Today is his first day at a daycare.
They are sitting together in his car, Spiro in a car seat, Kelley trying to unfasten the restraints using his smartphone.
It was never lost on Kelley what the rest of the day would entail: the daycare teacher picking him up and handing him to someone else so that she could pick up the next, the disdain wrought upon the faces of these caretakers as they awaken him to join the others, the very high-level details they will present of his day as if scripted.
“He was great. Thank you.”
The restraints came off. He lifted the boy out of the vehicle and set him standing on the ground. The boy wanted to run, but Kelley had him by the shoulders.

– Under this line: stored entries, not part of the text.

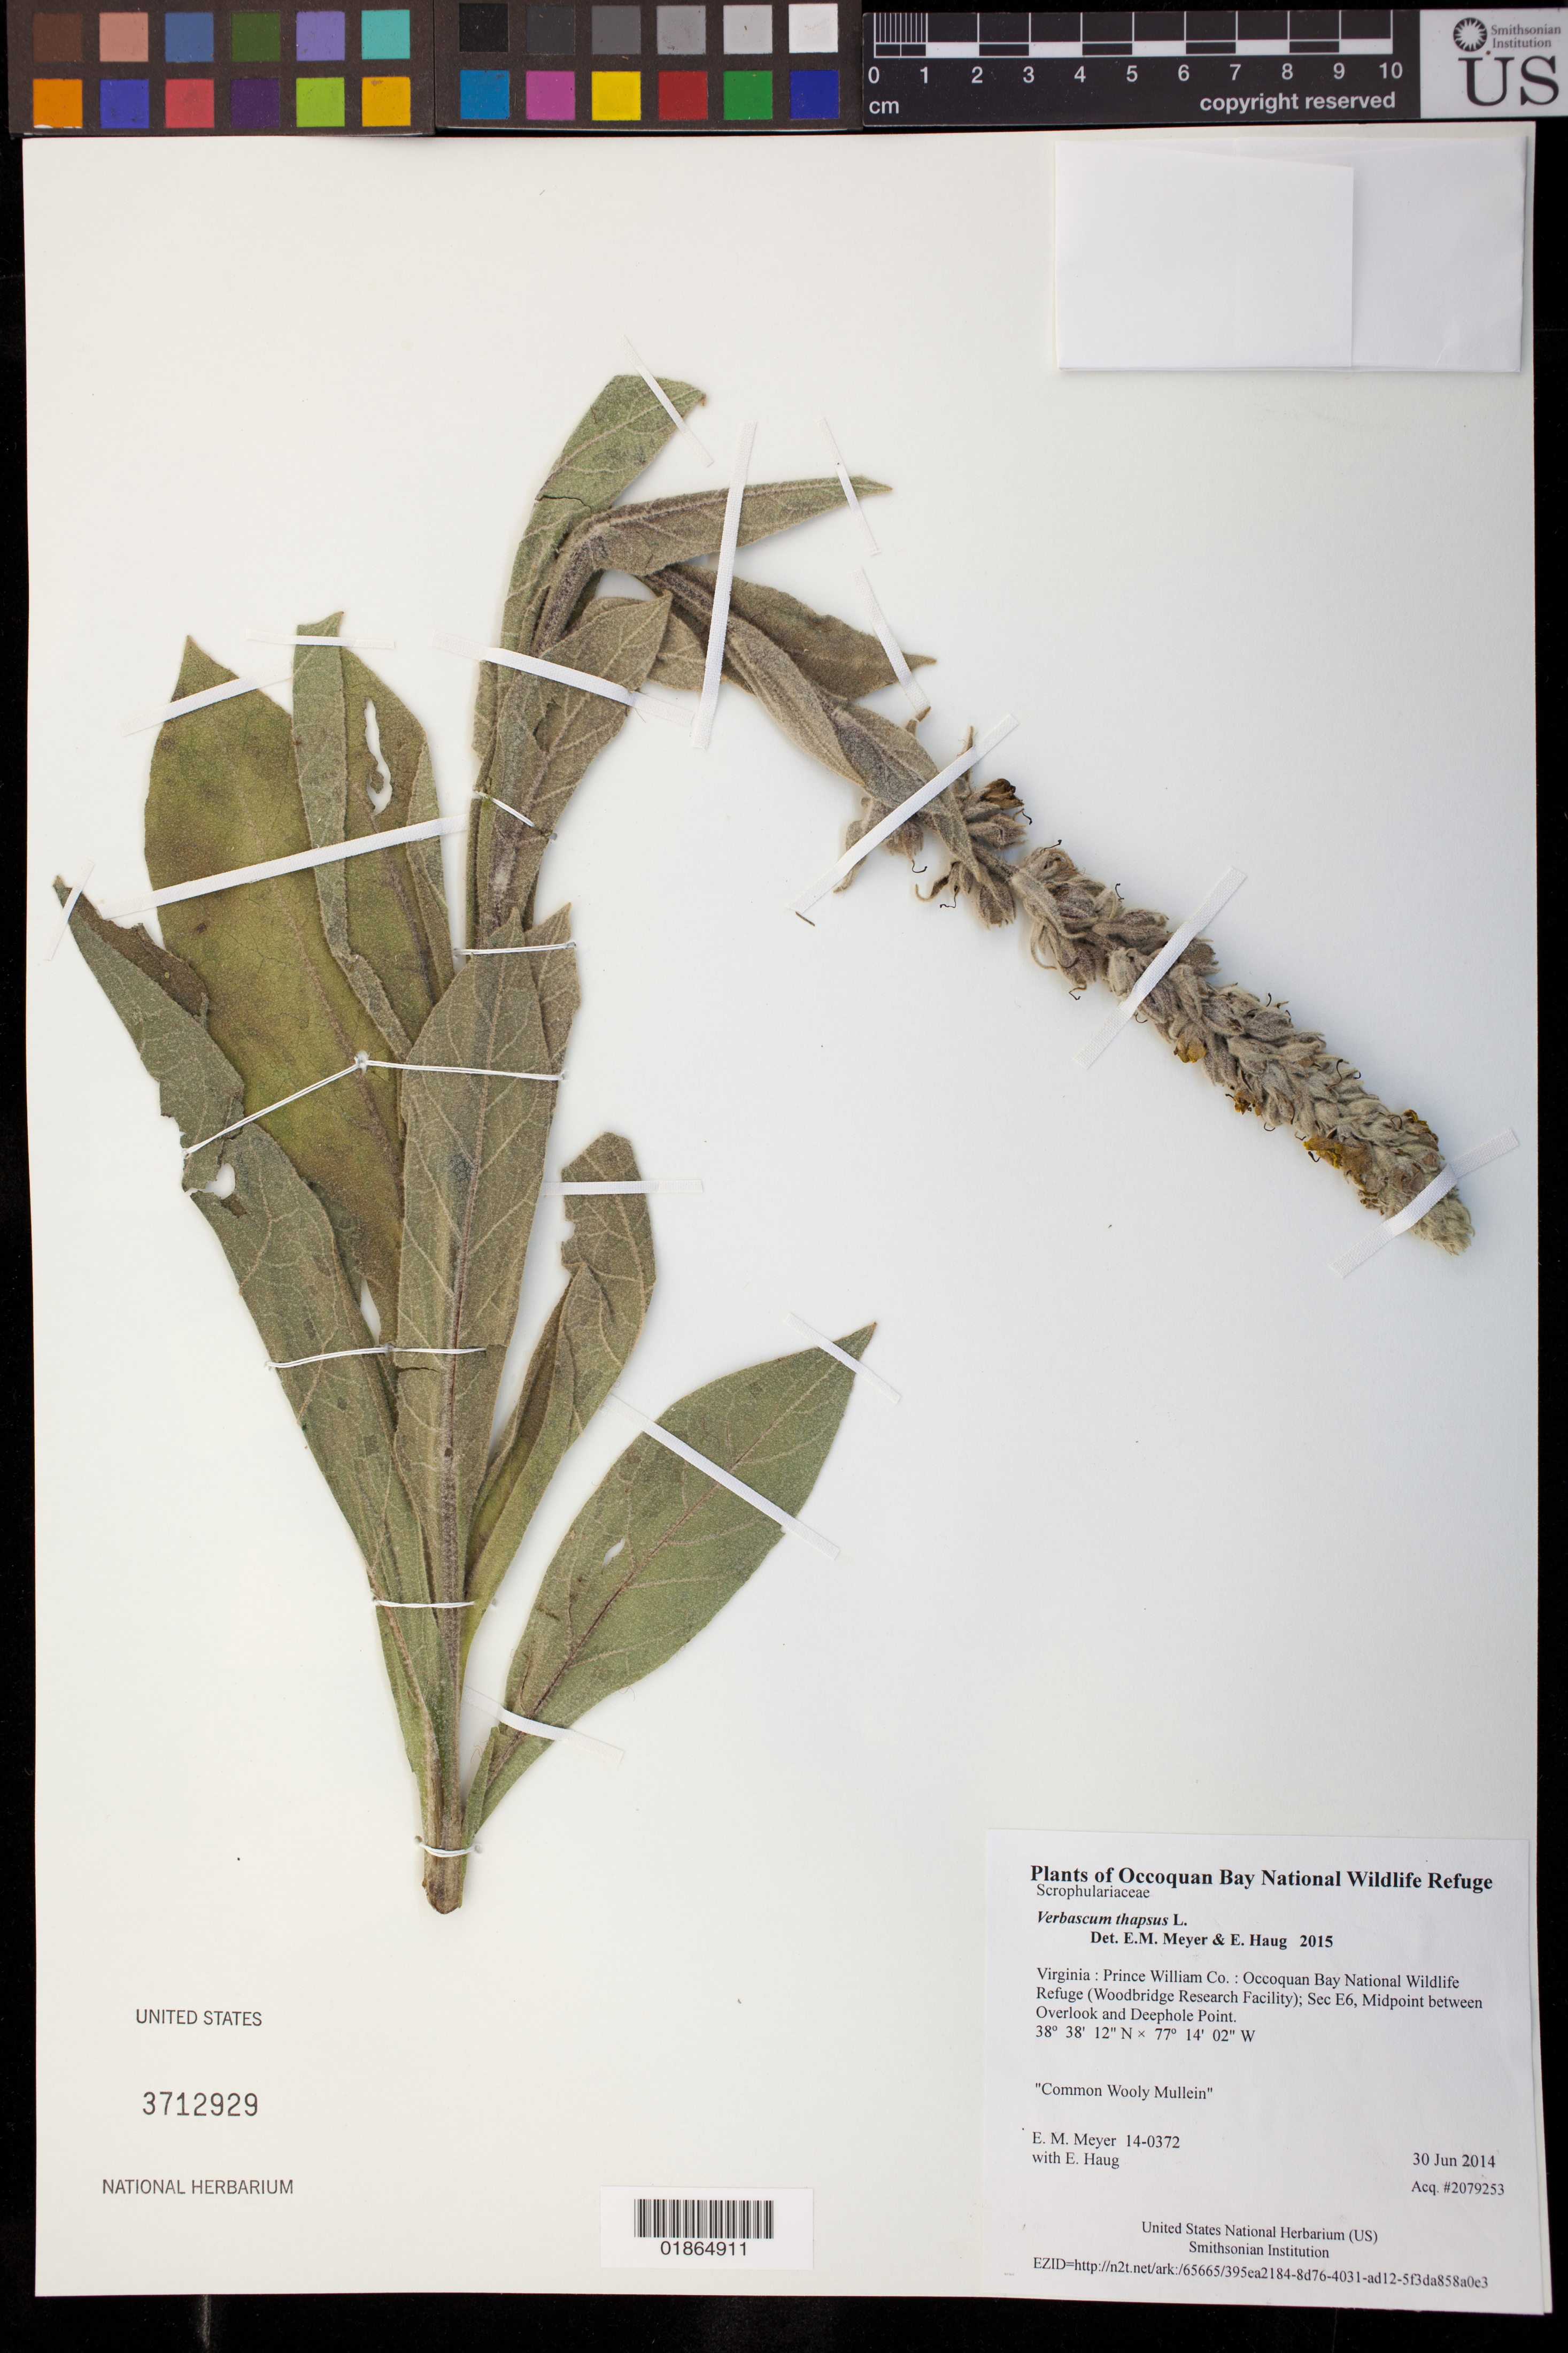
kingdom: Plantae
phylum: Tracheophyta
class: Magnoliopsida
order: Lamiales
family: Scrophulariaceae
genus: Verbascum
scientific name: Verbascum thapsus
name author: L.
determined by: Meyer, E. M.; Haug, E.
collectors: E. M. Meyer & E. Haug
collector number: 14-0372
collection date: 2014-06-30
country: United States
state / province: Virginia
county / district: Prince William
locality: Occoquan Bay National Wildlife Refuge (Woodbridge Research Facility); Sec E6, Midpoint between Overlook and Deephole Point.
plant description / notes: Common Wooly Mullein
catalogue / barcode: US 3712929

“Hey buddy, one moment alright?”
He wanted to tell him something.
“I promise you, it’ll be just a second.”
Before setting his boy into the reality that is the world, now, as they stood at its gates, he needed him to know.
“You’re alright, son.”
He was staring into his crystal blue pupils.
“Now, you listen to me. You’re not purple. You’re not good or bad, a success or a defect. You’re not anything anyone ordered from some menu in a lab.”
The boy was obviously confused. He pulled him closer.
“You’re loved, and that’s all that matters.”
His office is on the fifteenth floor; he’s now a process designer with clients ranging from anything other than ranching, making half of what he used to back at the lab, and he saves every dime he could spare so that his son may go to trade school.
He uploads a photo of Spiro to his desktop. It’s a photo of his first day at the daycare. He will change it many times as the boy gets older throughout his lifetime, too.
Sporting events, graduations, vacations, all the firsts that make up a life; one lived as a human being and nothing less.